■ **WORK REQUEST 1**: Reproduce, word for word, the part of the golden-gilled bolete text that opens with the words containing "- Conservation status: LC" and closes with "(1920), Xerocomus pelletieri (Lév.) Manfr.Binder (1999)".
■ **WORK REQUEST 2**: In the golden-gilled bolete text, what color are the lamellae?

GIVEN PASSAGE START

Scientific classification
- Kingdom: Fungi
- Division: Basidiomycota
- Class: Agaricomycetes
- Order: Boletales
- Family: Boletaceae
- Genus: Phylloporus
- Species: P. pelletieri
- Binomial name: Phylloporus pelletieri (Lév.) Quél. (1888)
- Synonyms: Agaricus pelletieri Lév. (1867) Clitocybe pelletieri (Lév.) Gillet (1874) Paxillus pelletieri (Lév.) Velenovsky (1920) Xerocomus pelletieri (Lév.) Manfr.Binder (1999)

= Phylloporus pelletieri =

- Genus: Phylloporus
- Species: pelletieri
- Authority: (Lév.) Quél. (1888)
- Conservation status: LC
- Synonyms: Agaricus pelletieri Lév. (1867), Clitocybe pelletieri (Lév.) Gillet (1874), Paxillus pelletieri (Lév.) Velenovsky (1920), Xerocomus pelletieri (Lév.) Manfr.Binder (1999)

Species of fungus

Phylloporus pelletieri, commonly known as the golden-gilled bolete, is a species of fungus in the family Boletaceae.

==Taxonomy==
The species was first described by French mycologist Joseph-Henri Léveillé in 1867 under the name Agaricus pelletieri. Lucien Quélet transferred it to Phylloporus in 1888.

==Description==
The underside of its cap bears lamellae (gill-like structures) rather than the pores common in the Boletales. The reddish, domed cap is smooth with a velvety texture, while the lamellae are bright yellow. The stem supporting the cap is also yellow with a red-brown veil.

==Distribution and habitat==

The golden-gilled bolete forms mycorrhizal relationships with broadleaved trees such as beech and coniferous trees such as fir or pine. The fruit bodies are produced in summer and autumn.

Although rare, the golden-gilled bolete has a widespread distribution in Europe and reaches into Asia. It inhabits broadleaf or coniferous forests in montane or sub-alpine regions, where it is associated with acidic or sandy soils.

==Ecology==

The species is threatened by air pollution and forestry plantations, which can destroy its natural habitat. It is short-listed for inclusion in Appendix I of the Convention on the Conservation of European Wildlife and Natural Habitats, otherwise known as the Bern Convention, by the European Council for Conservation of Fungi (ECCF), and included on the Red Lists of 12 European countries. Other conservation recommendations include the mapping of existing sites and a reduction in air pollution, together with restrictions on forestry practice at known locations.

GIVEN PASSAGE END
MATERIAL PROVIDED START

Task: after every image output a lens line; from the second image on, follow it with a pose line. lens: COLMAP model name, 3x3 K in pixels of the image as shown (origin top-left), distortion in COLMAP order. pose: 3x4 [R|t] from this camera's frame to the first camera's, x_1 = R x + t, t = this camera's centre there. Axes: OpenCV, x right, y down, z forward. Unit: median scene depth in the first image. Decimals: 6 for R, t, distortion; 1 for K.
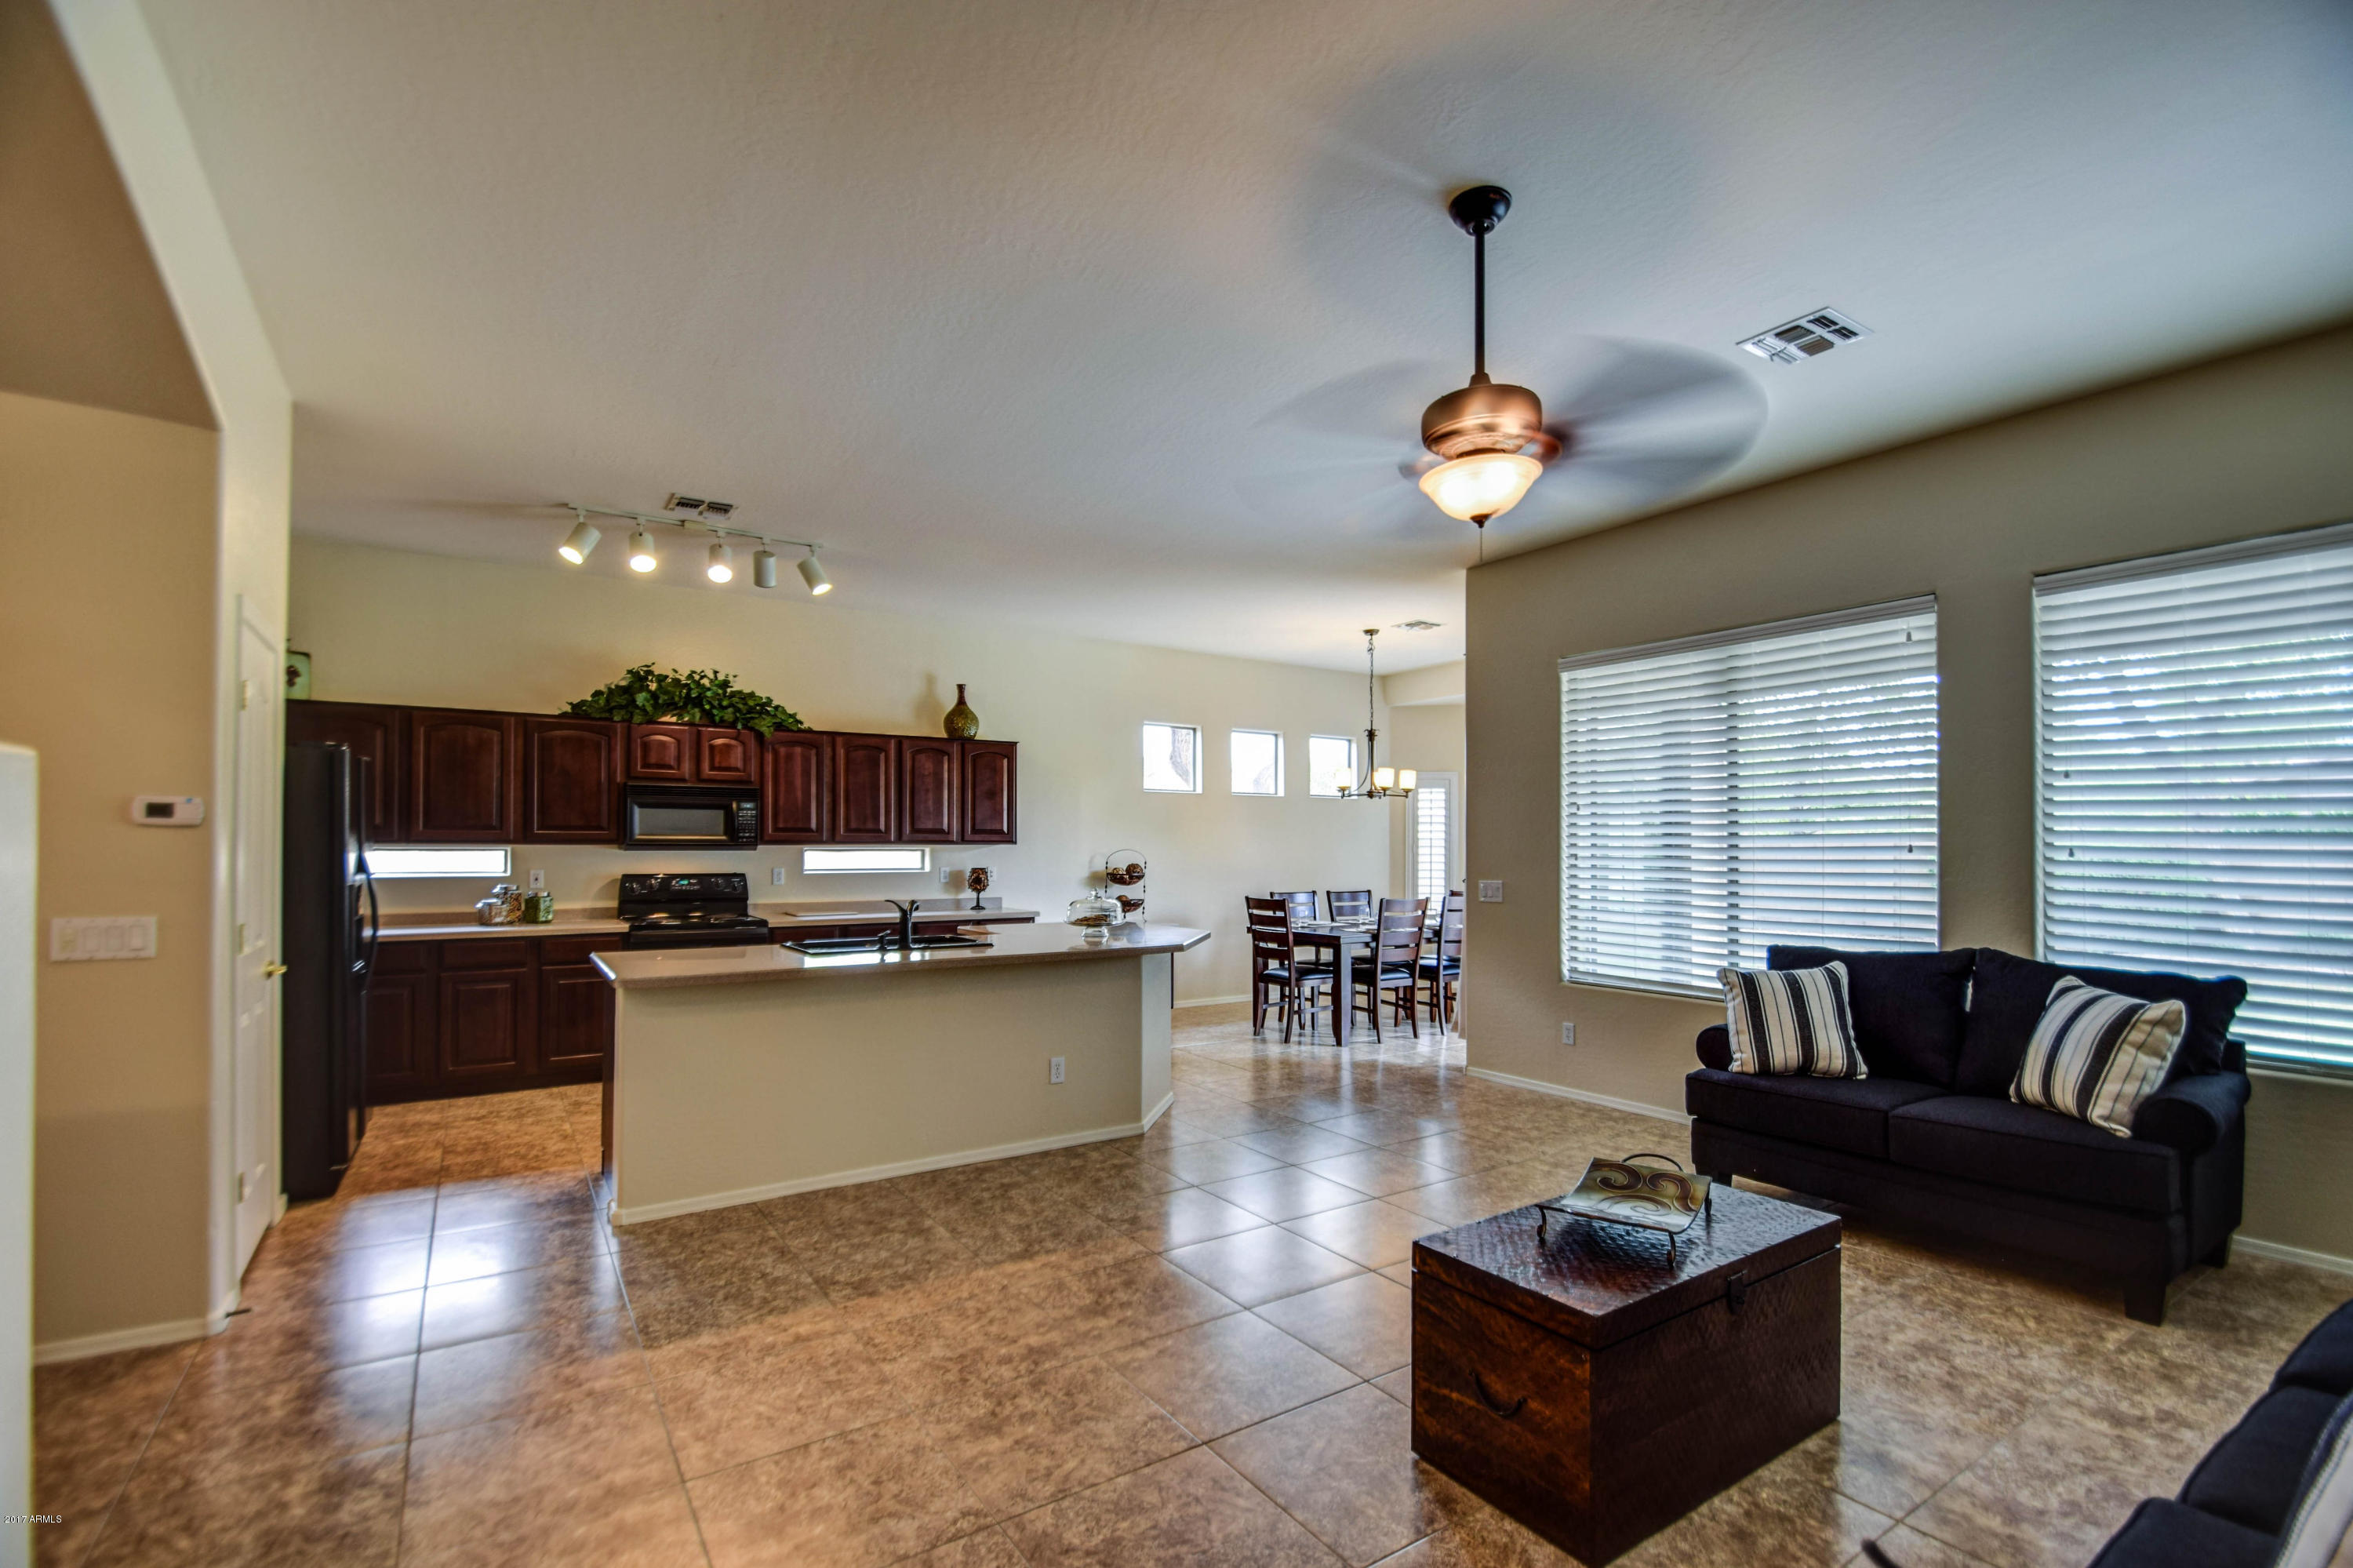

MATERIAL PROVIDED END

■ **ANSWER AREA 1**:
- Conservation status: LC
- Synonyms: Agaricus pelletieri Lév. (1867), Clitocybe pelletieri (Lév.) Gillet (1874), Paxillus pelletieri (Lév.) Velenovsky (1920), Xerocomus pelletieri (Lév.) Manfr.Binder (1999)

■ **ANSWER AREA 2**: Bright yellow.